14  

— Я уже вчерне набросал.

— Тогда вставьте, ладно, что я по собственному усмотрению решаю, раскрывать или нет то, что, на мой взгляд, не существенно для цели расследования.

— Думаете, можно? — с сомнением сказал Октавиан.

— Да разумеется! Не нравственность же бедняги Радичи мы расследуем, в конце концов. Как его звали, между прочим?

— Джозеф, — сказал Биранн.

— Вы в Дорсет едете, Октавиан?

— Всенепременно! Мало того — вы тоже. Нет смысла начинать, покуда Дройзен не проведет свои розыски.

— Ну хорошо. Как только добудете что-нибудь, позвоните. — Он продиктовал Дройзену номер телефона в Трескоуме. — Что ж, это все, друзья.

Дьюкейн встал. Дройзен — тоже. Биранн продолжал сидеть, почтительно глядя на Октавиана.

Дьюкейн мысленно выругал себя за забвение приличий. Он слишком привык, в дружбе с Октавианом, к своему признанному превосходству и на минуточку упустил из вида, что находится в кабинете Октавиана, что не он, а Октавиан проводит это совещание. Но сильнее всего в это мгновение он ощутил вражду к Биранну. Однажды, много лет назад, он, сидя в ресторане, слышал нечаянно, что за перегородкой говорит о нем Биранн: Биранн рассуждал о том, правда ли, что Дьюкейн — гомосексуалист. Выругав себя еще и за назойливую память об этом, Дьюкейн будто услышал вновь тот характерный, тот язвительный смешок Биранна.

Глава пятая

— А как в Древней Греции варили яйца? — спросил у матери Эдвард Биранн.

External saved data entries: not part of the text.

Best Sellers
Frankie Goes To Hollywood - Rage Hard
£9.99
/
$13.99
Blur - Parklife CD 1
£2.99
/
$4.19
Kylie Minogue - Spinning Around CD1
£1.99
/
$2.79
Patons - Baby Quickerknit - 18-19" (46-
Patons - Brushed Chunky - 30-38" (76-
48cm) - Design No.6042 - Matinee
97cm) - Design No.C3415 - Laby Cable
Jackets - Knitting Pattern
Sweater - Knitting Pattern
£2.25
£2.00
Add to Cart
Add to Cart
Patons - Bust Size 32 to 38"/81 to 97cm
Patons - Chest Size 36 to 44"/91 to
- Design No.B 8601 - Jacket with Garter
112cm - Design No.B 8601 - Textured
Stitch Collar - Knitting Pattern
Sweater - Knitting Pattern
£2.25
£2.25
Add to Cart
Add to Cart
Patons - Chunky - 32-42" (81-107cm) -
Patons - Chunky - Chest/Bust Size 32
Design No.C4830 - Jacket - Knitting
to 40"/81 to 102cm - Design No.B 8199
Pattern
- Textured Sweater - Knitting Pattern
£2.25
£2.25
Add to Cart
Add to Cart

— Ты знаешь, не скажу, — отозвалась Пола.

— А как на древнегреческом будет «яйцо всмятку»? — спросила Генриетта.

— Не знаю. Что яйца употребляли в пищу — об этом кое-где упоминается, а вот о том, чтоб варили, — не припомню.

— Возможно, ели сырыми, — сказала Генриетта.

— Сомнительно, — сказала Пола. — У Гомера что-нибудь есть на этот счет, не помните?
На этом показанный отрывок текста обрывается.